The numbers of reads and cycles come from the execution plan. The CBO calculates that for (let's say) a given table access by row ID, a certain number of single-block reads have to be executed against the relevant index and table. It calculates similarly for other access methods.

The costs derive differently, and they change during the life of an Oracle instance. On installation, they are defaulted. Industry average values for the I/O costs can be stated as follows. 

In newer storage subsystems, an average single-block read shouldn't take more than 10ms (milliseconds) or 1cs (centisecond).
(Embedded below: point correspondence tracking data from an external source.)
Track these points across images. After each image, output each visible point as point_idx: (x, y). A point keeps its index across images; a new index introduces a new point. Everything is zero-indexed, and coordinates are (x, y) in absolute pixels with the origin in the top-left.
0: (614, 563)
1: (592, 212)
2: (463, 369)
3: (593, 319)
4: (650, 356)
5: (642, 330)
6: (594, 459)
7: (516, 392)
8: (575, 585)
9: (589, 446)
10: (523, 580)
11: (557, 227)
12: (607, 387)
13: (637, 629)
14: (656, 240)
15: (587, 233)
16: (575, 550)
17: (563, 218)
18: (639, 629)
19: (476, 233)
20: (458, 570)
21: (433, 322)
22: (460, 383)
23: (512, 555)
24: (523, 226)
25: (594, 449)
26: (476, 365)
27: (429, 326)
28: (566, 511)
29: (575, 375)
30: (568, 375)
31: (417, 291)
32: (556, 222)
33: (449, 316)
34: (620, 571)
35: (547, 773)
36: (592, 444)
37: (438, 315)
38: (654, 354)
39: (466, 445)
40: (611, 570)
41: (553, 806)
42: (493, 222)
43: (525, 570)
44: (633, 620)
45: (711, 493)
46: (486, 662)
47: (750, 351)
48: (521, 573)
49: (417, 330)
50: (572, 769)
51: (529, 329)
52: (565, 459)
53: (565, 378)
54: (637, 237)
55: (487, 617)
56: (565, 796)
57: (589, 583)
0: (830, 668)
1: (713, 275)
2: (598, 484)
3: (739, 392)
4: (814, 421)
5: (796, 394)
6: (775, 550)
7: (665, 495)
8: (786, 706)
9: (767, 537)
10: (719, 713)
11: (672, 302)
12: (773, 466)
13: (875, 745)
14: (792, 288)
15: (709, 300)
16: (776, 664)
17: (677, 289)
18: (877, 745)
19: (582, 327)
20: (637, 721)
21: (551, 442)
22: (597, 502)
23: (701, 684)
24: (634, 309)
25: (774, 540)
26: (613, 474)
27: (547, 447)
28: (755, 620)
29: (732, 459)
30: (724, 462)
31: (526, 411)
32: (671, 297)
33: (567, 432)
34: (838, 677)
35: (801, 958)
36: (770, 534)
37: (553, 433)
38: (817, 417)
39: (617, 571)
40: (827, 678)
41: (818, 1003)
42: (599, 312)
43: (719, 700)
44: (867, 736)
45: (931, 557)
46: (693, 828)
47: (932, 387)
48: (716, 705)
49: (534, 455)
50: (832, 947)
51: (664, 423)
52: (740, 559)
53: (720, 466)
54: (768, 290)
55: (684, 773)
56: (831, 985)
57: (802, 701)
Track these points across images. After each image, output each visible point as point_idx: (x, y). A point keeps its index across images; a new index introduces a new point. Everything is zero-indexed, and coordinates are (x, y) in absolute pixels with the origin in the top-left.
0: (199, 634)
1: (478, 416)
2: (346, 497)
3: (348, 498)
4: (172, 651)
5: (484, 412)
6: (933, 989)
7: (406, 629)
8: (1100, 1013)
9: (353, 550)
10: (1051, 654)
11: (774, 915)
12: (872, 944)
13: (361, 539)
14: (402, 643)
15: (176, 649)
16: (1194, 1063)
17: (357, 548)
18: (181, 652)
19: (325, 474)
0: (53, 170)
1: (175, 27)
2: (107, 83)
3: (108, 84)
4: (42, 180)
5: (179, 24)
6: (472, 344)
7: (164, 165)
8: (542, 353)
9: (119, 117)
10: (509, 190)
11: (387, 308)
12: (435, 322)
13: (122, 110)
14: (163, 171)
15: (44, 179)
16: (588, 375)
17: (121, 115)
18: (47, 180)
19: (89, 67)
You should expect an average wait time of 4 to 8ms (0.4 to 0.8cs) with SAN (storage area network) due to large caches.

(Shee, Deshpande, and Gopalakrishnan, Oracle Wait Interface, McGraw-Hill: 2004, page 107.) So, since the CBO algorithm estimates the cost of a query in units equivalent to single-block reads, and an average single-block read is said to consume 1 centisecond, you would expect that a SQL statement with an estimated cost of 100 will consume 1 full second in execution time.

That this is meant to be the case is shown, among other places, at the end of the standard text-based ADDM reports, where the following informational boilerplate appears.

The analysis of I/O performance is based on the default assumption that the average read time for one database block is 10000 micro-seconds.

A centisecond is 10000 microseconds, so this is the same assertion as Shee et al. made, quoted above. It is also consistent with the historical fact that Oracle's optimization and timing reports were always in units of 1 centisecond or higher until Oracle 9i began reporting in microseconds. It seems that out of the box, the CBO will estimate the cost of its execution plans in units of a centisecond, taken to be the time consumed by one single-block read. The results of the ADDM reports are based on the same numbers. 

However, this still does not tell us if the CBO's current estimates have changed from the default, or what the CBO's current estimates are. For that, it is necessary to take one more thing into account. Since Oracle 9i, the CBO has improved its metrics by issuing periodic test reads to gather system statistics. Because of this, the CBO at some point after installation may have better metrics available to it than the default estimate of 1 centisecond per single-block read.

The way to verify the CBO's current metrics is to issue this query.

select sname, pname, pval1 from sys.aux_stats$; SNAME PNAME PVAL1 ----- ----- ----- SYSSTATS_MAIN SREADTIM 7.618 SYSSTATS_MAIN MREADTIM 14.348 SYSSTATS_MAIN CPUSPEED 507

In the aux_stats$ view, pval1 from sreadtim gives the single-block read time in milliseconds. So, in the example, the single-block read time is much faster than the default estimate. The correct value is not sreadtim = 1 but sreadtim = .07618.

To understand optimizer costing on any system, it is necessary to go beyond the default values and to find out the current metrics. You can find more detailed discussion of the CBO's collection of statistics in an article by Kimberly Floss at oracle.com.

I hope this introduction to CBO cost estimation has been useful. If you have read this far, you might want to continue your investigation by following the references above.